# no/not (pronunciation)



## albondiga

Wikipedia's Tagalog page gives a few basic phrases with pronunciation, including:

No: _hindî_ [hɪnˈdɛʔ] (*hin-DEH*)
I don't understand: _Hindî ko maintindihan_ [hɪnˈdiː ko mɐʔɪnˌtɪndiˈhan] (*hin-DEE* koh ma-in-TIN-dih-HAN)

I was wondering about the two different pronunciations given for _hindî_... Is it pronounced (a) "hin-DEH" when used as the stand-alone equivalent of the English "no" and (b) "hin-DEE" when used as the equivalent of the English "not" in a longer phrase?  If not, then what's the distinction above?


----------



## Outsider

Or the transcription could be wrong...


----------



## MarcB

*hin-DEH is the most common  way. hin-DEE* shows emphasis but natives can give you more info.


----------



## Qcumber

MarcB said:


> *hin-DEH is the most common way. hin-DEE* shows emphasis but natives can give you more info.


I am not a native, but I know the answer.
*Hindî* is pronounced [hIn'dI?] in isolation. B( I )B= <i> as in Eng. fit.

Within an utterance, the glottal stop [?] is dropped, and a compensatory lengthening of the vowel takes place, e.g. *Hindî túnay.* [hIn di: 'tu: naj] "It's not genuine."

Some speakers tend to replace the final B( I )B by [e], e.g.
*dáhil *['da:hIl] > ['da:hel]
*hindî* [hIn'dI?] > [hIn'de?]

Except in loan words, _, B( I )B and [e] are allomorphs; all three are the realization of the phoneme /i/.

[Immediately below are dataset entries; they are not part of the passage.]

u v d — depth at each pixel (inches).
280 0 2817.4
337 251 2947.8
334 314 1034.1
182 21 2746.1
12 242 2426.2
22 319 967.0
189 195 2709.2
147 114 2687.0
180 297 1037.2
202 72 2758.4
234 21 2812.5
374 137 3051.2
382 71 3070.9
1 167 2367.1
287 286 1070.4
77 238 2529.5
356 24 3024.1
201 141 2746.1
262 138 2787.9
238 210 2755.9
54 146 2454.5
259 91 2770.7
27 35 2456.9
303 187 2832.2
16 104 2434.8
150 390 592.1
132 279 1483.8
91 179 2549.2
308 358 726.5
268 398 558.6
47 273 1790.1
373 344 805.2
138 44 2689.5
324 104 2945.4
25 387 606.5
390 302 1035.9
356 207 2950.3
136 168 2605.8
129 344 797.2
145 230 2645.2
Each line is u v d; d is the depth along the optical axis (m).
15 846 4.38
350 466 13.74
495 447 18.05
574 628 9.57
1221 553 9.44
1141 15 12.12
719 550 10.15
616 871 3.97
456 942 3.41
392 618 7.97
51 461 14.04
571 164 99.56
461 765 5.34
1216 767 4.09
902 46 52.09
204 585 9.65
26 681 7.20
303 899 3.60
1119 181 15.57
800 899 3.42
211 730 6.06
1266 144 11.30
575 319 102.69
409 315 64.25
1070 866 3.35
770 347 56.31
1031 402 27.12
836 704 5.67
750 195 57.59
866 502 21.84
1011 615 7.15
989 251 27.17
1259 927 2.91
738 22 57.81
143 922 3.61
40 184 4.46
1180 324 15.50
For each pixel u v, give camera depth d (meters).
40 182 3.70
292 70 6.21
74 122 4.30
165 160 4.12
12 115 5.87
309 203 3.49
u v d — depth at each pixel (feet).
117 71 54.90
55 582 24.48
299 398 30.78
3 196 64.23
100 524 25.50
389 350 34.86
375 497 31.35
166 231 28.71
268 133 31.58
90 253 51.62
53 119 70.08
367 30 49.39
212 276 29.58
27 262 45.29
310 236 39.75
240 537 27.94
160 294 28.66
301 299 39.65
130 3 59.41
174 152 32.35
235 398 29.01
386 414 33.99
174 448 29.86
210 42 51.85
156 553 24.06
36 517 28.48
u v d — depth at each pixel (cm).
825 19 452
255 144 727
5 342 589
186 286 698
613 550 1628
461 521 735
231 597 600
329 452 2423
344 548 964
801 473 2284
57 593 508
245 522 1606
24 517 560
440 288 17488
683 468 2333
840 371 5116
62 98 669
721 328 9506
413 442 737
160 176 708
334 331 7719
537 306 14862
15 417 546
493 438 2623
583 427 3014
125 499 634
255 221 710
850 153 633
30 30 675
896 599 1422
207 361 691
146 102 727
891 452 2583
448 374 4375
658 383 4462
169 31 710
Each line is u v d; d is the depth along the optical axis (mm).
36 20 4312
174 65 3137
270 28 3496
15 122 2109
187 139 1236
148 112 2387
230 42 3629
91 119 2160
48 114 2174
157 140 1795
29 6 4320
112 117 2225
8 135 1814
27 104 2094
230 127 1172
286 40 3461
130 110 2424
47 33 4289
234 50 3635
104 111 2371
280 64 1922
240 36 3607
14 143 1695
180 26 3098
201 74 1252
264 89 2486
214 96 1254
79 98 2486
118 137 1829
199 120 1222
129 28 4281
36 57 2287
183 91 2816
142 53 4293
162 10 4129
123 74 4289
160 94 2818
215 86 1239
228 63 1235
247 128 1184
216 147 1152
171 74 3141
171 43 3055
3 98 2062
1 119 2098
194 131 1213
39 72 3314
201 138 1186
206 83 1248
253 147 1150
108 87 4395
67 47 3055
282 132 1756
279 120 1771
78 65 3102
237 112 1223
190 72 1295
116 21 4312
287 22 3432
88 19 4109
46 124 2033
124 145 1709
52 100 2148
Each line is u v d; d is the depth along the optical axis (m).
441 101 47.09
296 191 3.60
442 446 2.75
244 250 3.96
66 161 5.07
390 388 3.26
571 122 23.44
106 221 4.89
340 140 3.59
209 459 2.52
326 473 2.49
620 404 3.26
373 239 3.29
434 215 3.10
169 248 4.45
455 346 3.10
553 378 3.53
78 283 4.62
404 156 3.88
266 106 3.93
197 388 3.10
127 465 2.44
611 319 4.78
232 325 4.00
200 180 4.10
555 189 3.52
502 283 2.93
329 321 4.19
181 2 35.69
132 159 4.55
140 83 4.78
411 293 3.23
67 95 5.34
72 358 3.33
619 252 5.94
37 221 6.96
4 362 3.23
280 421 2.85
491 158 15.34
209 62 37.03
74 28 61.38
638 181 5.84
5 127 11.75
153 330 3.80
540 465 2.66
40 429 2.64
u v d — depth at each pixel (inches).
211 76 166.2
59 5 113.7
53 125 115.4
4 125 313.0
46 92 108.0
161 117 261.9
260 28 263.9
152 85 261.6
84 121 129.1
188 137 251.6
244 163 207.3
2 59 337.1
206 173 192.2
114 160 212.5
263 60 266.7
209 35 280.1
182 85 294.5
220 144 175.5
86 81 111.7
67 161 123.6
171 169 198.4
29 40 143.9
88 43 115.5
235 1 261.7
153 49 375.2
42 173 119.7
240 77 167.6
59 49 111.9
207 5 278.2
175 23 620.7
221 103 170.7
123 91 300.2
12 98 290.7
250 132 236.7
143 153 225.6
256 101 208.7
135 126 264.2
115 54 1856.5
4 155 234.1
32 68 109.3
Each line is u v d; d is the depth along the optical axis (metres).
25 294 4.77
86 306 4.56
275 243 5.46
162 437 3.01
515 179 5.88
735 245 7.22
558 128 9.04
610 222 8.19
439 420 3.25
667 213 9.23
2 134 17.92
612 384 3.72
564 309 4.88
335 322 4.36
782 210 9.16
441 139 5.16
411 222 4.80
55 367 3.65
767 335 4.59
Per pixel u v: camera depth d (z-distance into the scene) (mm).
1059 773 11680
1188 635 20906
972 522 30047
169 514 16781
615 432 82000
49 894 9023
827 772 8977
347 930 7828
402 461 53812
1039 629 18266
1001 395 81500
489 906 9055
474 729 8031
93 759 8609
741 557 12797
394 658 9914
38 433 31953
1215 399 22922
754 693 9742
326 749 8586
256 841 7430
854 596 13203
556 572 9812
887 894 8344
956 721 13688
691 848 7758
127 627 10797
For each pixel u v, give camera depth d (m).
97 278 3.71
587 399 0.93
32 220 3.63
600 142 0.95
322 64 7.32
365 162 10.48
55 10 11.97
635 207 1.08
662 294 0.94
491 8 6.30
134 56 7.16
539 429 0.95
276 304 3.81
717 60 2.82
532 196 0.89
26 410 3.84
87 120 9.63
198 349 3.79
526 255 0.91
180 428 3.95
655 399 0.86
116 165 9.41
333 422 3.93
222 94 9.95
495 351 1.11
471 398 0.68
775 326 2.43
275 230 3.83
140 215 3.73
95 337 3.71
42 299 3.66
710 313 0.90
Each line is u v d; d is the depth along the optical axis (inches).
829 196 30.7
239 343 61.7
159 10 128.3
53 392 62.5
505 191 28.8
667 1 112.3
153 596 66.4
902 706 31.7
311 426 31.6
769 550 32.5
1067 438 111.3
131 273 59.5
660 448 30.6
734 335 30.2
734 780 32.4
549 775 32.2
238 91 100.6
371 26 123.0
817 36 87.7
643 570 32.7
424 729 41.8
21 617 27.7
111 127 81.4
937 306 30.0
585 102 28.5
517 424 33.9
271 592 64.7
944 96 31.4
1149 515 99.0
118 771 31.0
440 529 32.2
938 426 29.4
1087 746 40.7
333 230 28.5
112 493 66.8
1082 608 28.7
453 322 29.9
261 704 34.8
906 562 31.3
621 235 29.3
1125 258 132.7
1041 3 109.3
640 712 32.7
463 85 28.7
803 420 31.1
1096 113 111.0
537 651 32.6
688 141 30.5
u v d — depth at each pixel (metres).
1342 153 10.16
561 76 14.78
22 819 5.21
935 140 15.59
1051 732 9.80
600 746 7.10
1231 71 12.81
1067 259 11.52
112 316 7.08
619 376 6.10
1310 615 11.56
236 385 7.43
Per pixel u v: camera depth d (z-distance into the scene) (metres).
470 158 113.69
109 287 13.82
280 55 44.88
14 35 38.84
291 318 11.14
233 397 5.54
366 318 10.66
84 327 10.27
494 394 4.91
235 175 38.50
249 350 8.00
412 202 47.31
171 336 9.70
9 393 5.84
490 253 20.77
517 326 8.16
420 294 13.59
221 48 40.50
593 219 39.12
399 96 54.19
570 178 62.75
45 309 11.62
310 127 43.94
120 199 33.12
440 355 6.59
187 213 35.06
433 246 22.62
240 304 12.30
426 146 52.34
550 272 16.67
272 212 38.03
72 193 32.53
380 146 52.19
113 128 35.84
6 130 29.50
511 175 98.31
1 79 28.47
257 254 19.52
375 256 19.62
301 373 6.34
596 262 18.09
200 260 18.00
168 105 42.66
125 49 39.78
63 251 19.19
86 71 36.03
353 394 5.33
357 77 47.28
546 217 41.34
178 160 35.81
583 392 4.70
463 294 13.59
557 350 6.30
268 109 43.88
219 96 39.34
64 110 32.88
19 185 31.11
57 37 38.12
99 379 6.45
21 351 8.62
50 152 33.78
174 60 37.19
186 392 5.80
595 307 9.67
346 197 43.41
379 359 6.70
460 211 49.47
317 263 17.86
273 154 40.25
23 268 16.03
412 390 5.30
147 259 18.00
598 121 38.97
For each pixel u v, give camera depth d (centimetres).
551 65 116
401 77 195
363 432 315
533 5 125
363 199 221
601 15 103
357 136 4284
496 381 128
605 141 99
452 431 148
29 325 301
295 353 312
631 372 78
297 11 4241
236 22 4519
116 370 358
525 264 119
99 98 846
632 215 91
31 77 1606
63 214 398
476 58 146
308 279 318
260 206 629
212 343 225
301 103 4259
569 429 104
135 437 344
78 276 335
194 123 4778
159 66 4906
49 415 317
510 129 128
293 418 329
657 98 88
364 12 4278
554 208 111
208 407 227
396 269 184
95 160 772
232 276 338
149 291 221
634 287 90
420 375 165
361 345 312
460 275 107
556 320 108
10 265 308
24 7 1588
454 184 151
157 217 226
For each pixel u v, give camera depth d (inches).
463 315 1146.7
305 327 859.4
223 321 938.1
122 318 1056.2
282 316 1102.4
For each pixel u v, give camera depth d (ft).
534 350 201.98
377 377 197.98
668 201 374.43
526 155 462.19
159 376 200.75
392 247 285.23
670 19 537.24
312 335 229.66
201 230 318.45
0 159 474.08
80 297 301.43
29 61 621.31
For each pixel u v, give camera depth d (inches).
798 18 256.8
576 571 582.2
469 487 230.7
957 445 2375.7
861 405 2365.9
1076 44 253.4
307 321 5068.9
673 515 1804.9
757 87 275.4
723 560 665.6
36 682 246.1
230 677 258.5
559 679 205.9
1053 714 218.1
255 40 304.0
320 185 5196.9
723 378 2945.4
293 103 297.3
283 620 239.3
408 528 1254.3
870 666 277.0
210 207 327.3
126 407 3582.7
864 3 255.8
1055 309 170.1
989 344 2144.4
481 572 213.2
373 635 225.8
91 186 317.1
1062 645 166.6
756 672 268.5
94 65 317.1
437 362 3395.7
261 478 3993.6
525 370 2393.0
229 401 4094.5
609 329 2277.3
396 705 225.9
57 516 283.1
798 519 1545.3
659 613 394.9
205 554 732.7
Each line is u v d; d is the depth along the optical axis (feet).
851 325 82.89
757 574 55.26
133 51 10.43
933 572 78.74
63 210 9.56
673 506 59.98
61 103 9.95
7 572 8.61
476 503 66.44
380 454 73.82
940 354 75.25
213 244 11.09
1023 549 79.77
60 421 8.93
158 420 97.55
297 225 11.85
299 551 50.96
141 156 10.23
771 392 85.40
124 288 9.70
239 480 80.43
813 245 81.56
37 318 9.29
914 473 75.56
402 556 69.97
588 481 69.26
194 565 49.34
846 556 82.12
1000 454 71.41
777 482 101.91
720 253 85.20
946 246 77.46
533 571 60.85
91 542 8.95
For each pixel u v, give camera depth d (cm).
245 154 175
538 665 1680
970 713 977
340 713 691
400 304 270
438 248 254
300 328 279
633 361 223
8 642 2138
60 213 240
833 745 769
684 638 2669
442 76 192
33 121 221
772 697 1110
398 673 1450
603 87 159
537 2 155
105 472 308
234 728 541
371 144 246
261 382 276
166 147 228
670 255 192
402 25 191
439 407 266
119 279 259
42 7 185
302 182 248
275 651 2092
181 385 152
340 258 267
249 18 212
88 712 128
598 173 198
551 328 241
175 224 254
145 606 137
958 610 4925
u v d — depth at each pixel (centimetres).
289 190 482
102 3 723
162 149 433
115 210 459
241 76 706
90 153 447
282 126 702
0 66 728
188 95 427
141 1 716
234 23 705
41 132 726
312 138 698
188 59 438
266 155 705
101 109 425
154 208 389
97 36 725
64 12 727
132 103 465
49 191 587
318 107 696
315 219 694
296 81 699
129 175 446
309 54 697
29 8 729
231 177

P.S. Whenever I write I in square brackets, it's changed into i by the system. So I have deleted the brackets wherever necessary and replaced them by B( )B._


----------



## epistolario

albondiga said:


> Wikipedia's Tagalog page gives a few basic phrases with pronunciation, including:
> 
> No: _hindî_ [hɪnˈdɛʔ] (*hin-DEH*)
> I don't understand: _Hindî ko maintindihan_ [hɪnˈdiː ko mɐʔɪnˌtɪndiˈhan] (*hin-DEE* koh ma-in-TIN-dih-HAN)
> 
> I was wondering about the two different pronunciations given for _hindî_... Is it pronounced (a) "hin-DEH" when used as the stand-alone equivalent of the English "no" and (b) "hin-DEE" when used as the equivalent of the English "not" in a longer phrase? If not, then what's the distinction above?


 
Yes, that's how we say it. Except for non-native Tagalog speakers, they tend to mispronounce that. They tend to say hin-DEH ko maintindihan.


----------



## albondiga

Thanks, everyone!


----------